As if she felt the weight of his stare, she pivoted her head on that swan neck of hers and locked gazes with him. Dan caught his breath. Her green eyes shamed Ireland for richness of color. And shot to hell what might have remained of his professional detachment. Looking her right in the eye, leaning toward her, he crooned, “You don’t look like a murderer.”
She stiffened and pulled back…defensively, shutting him out. “Murder
ers have a look?”
“Yeah. They do. A look and a profile. And you don’t fit either.” With that, Dan scooted his chair back and crossed his legs, an ankle atop his opposite knee. Then, trying to catch her off guard, he said abruptly, “You never had a thing with Tony. There was no other woman. You just worked for him. So maybe you’re mob, too. Maybe you played with Tony’s numbers, played him for a fool and got him killed. Maybe you have ambitions and found a way to move up some in the organization.”
She nearly came out of her chair. “Me—in the mob? I don’t think so. And I did not get him killed. In fact, until that night I had no idea that Mr. LoBianco—Tony—was a—” She pressed her lips together and glared at him.
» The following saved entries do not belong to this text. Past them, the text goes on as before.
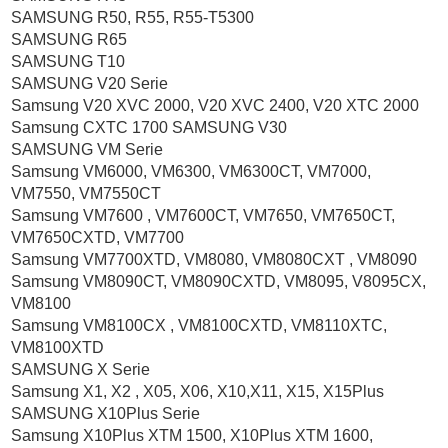
SAMSUNG R50, R55, R55-T5300
SAMSUNG R65
SAMSUNG T10
SAMSUNG V20 Serie
Samsung V20 XVC 2000, V20 XVC 2400, V20 XTC 2000
Samsung CXTC 1700 SAMSUNG V30
SAMSUNG VM Serie
Samsung VM6000, VM6300, VM6300CT, VM7000,
VM7550, VM7550CT
Samsung VM7600 , VM7600CT, VM7650, VM7650CT,
VM7650CXTD, VM7700
Samsung VM7700XTD, VM8080, VM8080CXT , VM8090
Samsung VM8090CT, VM8090CXTD, VM8095, V8095CX,
VM8100
Samsung VM8100CX , VM8100CXTD, VM8110XTC,
VM8100XTD
SAMSUNG X Serie
Samsung X1, X2 , X05, X06, X10,X11, X15, X15Plus
SAMSUNG X10Plus Serie
Samsung X10Plus XTM 1500, X10Plus XTM 1600,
Again, Dan finished for her. “A mob boss from Vegas? You had no idea your lover was a what, Miss O’Leary?” Her frowning expression emphasized her high cheekbones and generous mouth. Dan shifted his weight, forced himself to focus on her eyes. “What are you really afraid of?”
She again attempted to cross her arms. Grimacing when her chains prevented it, she let her hands fall limp. “I’m not afraid of anything.”
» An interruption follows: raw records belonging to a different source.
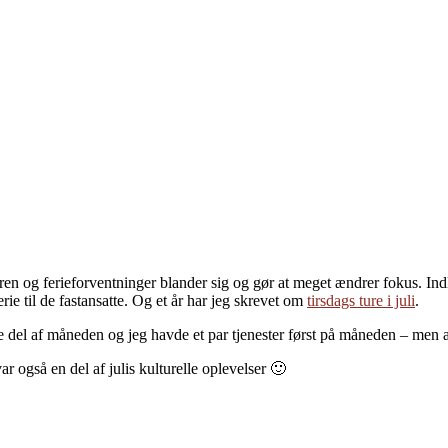
 og ferieforventninger blander sig og gør at meget ændrer fokus. Indlæ
erie til de fastansatte. Og et år har jeg skrevet om
tirsdags ture i juli
.
ste del af måneden og jeg havde et par tjenester først på måneden – men a
ar også en del af julis kulturelle oplevelser 🙂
“Everyone’s afraid of something,” he said quietly. “We just need to work on whatever it is that’s scaring you.” In the face of her defiant silence, Dan stood up, shrugged into his windbreaker. Then he turned away and stalked to the locked door. He pressed a button on the intercom set into the wall and spoke into it. “Griffin, I need your keys, man.”
He stepped back when a key turned in the lock. The door opened to reveal a potbellied, balding guard who dangled a ring of keys from his hand. Griffin sorted through them, found the one he wanted and held the ring out by that key. Dan took it, saying, “Thanks. We’ll be out of here in a minute.”
The guard nodded, cut his gaze to the prisoner then exited the room, closing the door behind him. Dan approached his prisoner, crooking a finger at her and saying, “Stand up, please.”